Einer dieser Helfer ist Uli Senge vom TuS Valmetal. Er steht im Start- und Zielbereich. „Highway Man“ (Autobahn-Mann) steht auf der Rückseite seiner neongelben Weste. „Ich passe auf, dass keine Unbefugten hier im Bereich herumlaufen“, sagt er. Mehr als 250 Helfer sind am Sonntag im Einsatz. Aufpassen, Medaillen verteilen, Getränke ausschenken – es gibt viele Bereiche, in denen sie arbeiten. Immer mit dabei: gute Laune trotz Regen und Wind. Neben Uli Senge sind auch viele weitere Vereinsmitglieder vor Ort.
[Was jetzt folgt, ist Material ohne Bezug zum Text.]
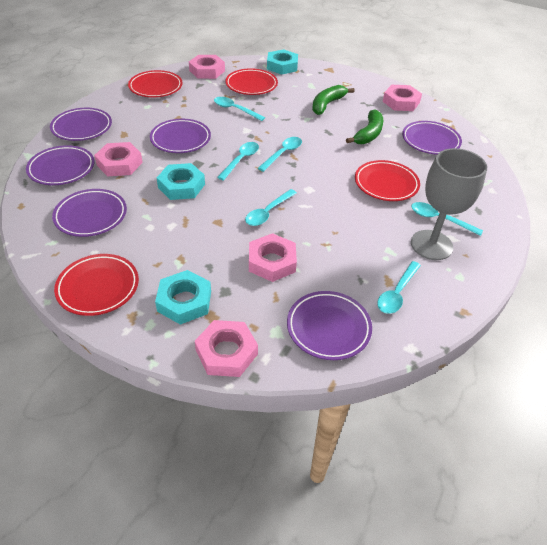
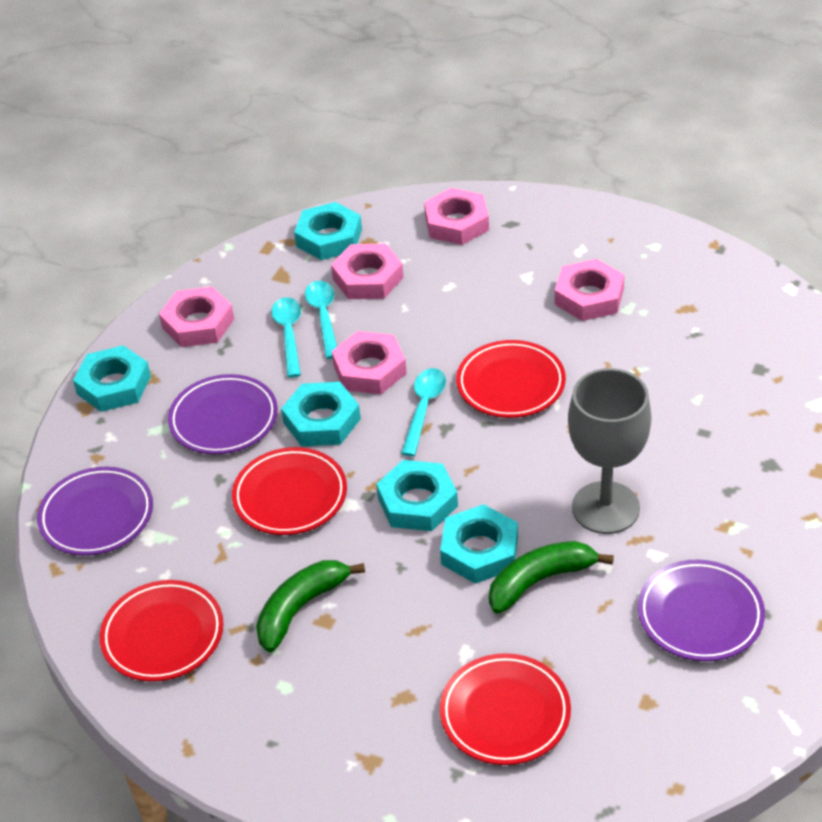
purple plate: 6 -> 3
turquoise nut: 3 -> 5
turquoise spoon: 6 -> 3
Gemeinsam mit dem TuS Velmede-Bestwig, dem TV Germania Ostwig und dem TuS Nuttlar hat der TuS Valmetal den Lauf organisiert.

Die Organisatoren

Eindrücke vom Lauf über die A46
Eindrücke vom Lauf über die A46

Die Idee von einem A46-Run sei bereits seit Jahrzehnten immer wieder aufgekommen – so Jörg Fröhling vom Organisations-Team. „Als Anfang des Jahres bekannt wurde, dass das neue Autobahnstück gegen Ende 2019 für den Verkehr freigegeben werden soll, nahm die Idee konkrete Formen an“, sagt er stolz. „Es ist etwas Einzigartiges für diese Region. Das kommt nicht noch einmal.“

Das findet auch Moderator Michael Küsgen. Seit über 30 Jahren moderiert der 71-jährige Arnsberger Veranstaltungen in der Region. Er selbst ist in seinem Leben zahlreiche Wettkämpfe gelaufen. Einen Autobahnlauf ist aber auch für ihn etwas Außergewöhnliches. Daher wundert es ihn auch nicht, dass der Lauf so großen Zuspruch bei den Menschen fand. „Wir hatten noch weitere Anfragen für die Läufe. Aber irgendwann muss man die Anmeldung stoppen. Immerhin müssen wir jeden Läufer hier hochbringen und wieder zurück.“

Die Zuschauer

Heike Eickhoff aus Nuttlar ist nicht mit dem Shuttlebus gefahren. Sie hat sich ihre Walking-Stöcke gepackt und ist gemeinsam mit ihrer Mutter aus Nuttlar zur neuen Autobahnbrücke gewandert. „Ich bin hier, um meine Kollegen anzufeuern“, sagt sie. Die Brücke selbst habe sie in den vergangenen Wochen häufiger besucht. Nun wollte sie die Gelegenheit nutzen, einmal von oben auf ihre Heimat zu schauen. Einziges Manko? „Ich denke, dass es für die Teilnehmer schöner gewesen wäre, wenn die Läufe zeitlich nicht so eng getaktet wären.“ Denn während die Fünf-Kilometer-Läufer auf ihrem Rückweg auf der A46 sind, kommen bereits die Starter der zehn Kilometer angerannt. „Gleich geschafft“, ruft ein Mann der Menge zu, die soeben die Brücke erreicht.

Im Ziel wird währenddessen bereits gefeiert. Zahlreiche Selfies mit Medaillen werden geknipst. Musik dröhnt aus den Lautsprechern. Immer wieder hört man die Stimme des Moderators, der die einlaufenden Teilnehmer empfängt. Teilnehmer wie Philipp Siepe.